:: TASKS TO COMPLETE ::
1) Set down, word for word, the part of the Facebook article that lies between "Posted by Nishant" and "May 8, 2016.", inclusive.
2) In the Facebook article, what concept is offered as a key way of understanding why people share less personal information?
3) Carry on the article about Facebook and digital friendship, starting after its final sentence.

# start of PAGE TEXT

Posted by Nishant Shah at May 08, 2016 12:00 PM |
As Facebook becomes less personal, what happens to digital friendship?

The article was published in the Indian Express on May 8, 2016.


Facebook is worried. Even though usage is growing, something strange is happening on the social network. For the first time since it started its journey as a website to rate datable people on college campuses, to becoming the global reference point that defined friendship in the connected age, people are sharing less personal information on Facebook. For a social media network that positions itself largely as a space where our everyday, banal doings become newsworthy articulations, this is surprising news. But it is true. On Facebook, the traffic is high, but most of it is now sharing of external information. People are sharing links to news, to listicles, to videos, to blogs entries, to pictures and to information that they find interesting, but they are writing less and less about what it is that they are doing and feeling.

Ironically, this coincides with the latest change in Facebook’s “response” options, where the ubiquitous “Like” button can now expand to other emojis where you can also be appropriately angry, sad, surprised, or happy about the shared content. Even as Facebook is trying to get its users to qualify how they feel and give emotional value to their likes, people seem to be sharing even less of their private lives on Facebook.

One of the key ways of understanding this drop in people sharing their personal information is through the concept of “context collapse”. It has been a concern since the first instances of disembodied digital communication. In our everyday life, we make sense of information based on the different contexts that surround us. The person who authors the information, the setting within which that information reaches us, the emotional state that we are in when encountering the information, our sense of where we are when processing it, and the preparedness we have for receiving this information are all crucial parameters by which we make sense of the meaning of the information and also our response to it.

In the case of Facebook, the context within which information and transactions have made sense is “friendship”. The site’s USP was that you could bring in a variety of information, but you were always sharing it with friends. You could have a large audience, but this audience is formed of people you know, people you trust, people you add to your friend groups — there is a sense of intimacy, privacy, and casualness that marks the flow of information. You are able to talk, in an equal breath, about what you had for breakfast, your crush on a celebrity, your random acts of charity, and your strong political rant, one after the other, without requiring to think about what you are posting and how others will receive it.

# end of PAGE TEXT
# start of SUPPLIED MATERIAL

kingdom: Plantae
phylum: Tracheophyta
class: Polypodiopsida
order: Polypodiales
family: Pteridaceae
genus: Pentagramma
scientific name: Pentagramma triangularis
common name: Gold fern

# end of SUPPLIED MATERIAL
# start of SUPPLIED MATERIAL

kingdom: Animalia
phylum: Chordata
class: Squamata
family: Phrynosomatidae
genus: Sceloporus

# end of SUPPLIED MATERIAL
# start of SUPPLIED MATERIAL

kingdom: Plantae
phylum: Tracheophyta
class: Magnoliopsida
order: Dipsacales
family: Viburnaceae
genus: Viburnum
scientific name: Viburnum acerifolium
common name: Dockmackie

# end of SUPPLIED MATERIAL

:: PER-TASK OUTPUTS ::
1)
Posted by Nishant Shah at May 08, 2016 12:00 PM |
As Facebook becomes less personal, what happens to digital friendship?

The article was published in the Indian Express on May 8, 2016.

2) Context collapse.

3)
However, Facebook is not really a friendship platform. It is a company interested in selling our interactions and data to advertisers who can target us with content and information based on the patterns of our behaviour. To serve its advertisers better, Facebook started privileging “verified” information trying to ensure news and content producers higher attention and more eyeballs. This was further strengthened by their continued integration with third party vendors, who could push and pull information into the social world of Facebook, and is seen as one of the biggest reasons for this drop. Any newsfeed in the last few months has had equal amounts of professional and amateur content, leading to a context collapse, where you no longer feel like your Facebook feed is a private and intimate conversation with friends.

Similarly, Facebook’s expansive integration of its products —WhatsApp chats, Instagram updates, and Tumblr posts all can collapse into one — produced a confusing space where the personal information that you were once happy to share with your friends, is suddenly being shared along with news and information. Also, digital behaviour works on mirroring, and we often shape our updates to match what we see on our timelines. If we more and more see external content rather than personal statuses, we also start sharing more third party news and links, thus producing a domino effect of everybody shying away from extremely personal or intimate moments.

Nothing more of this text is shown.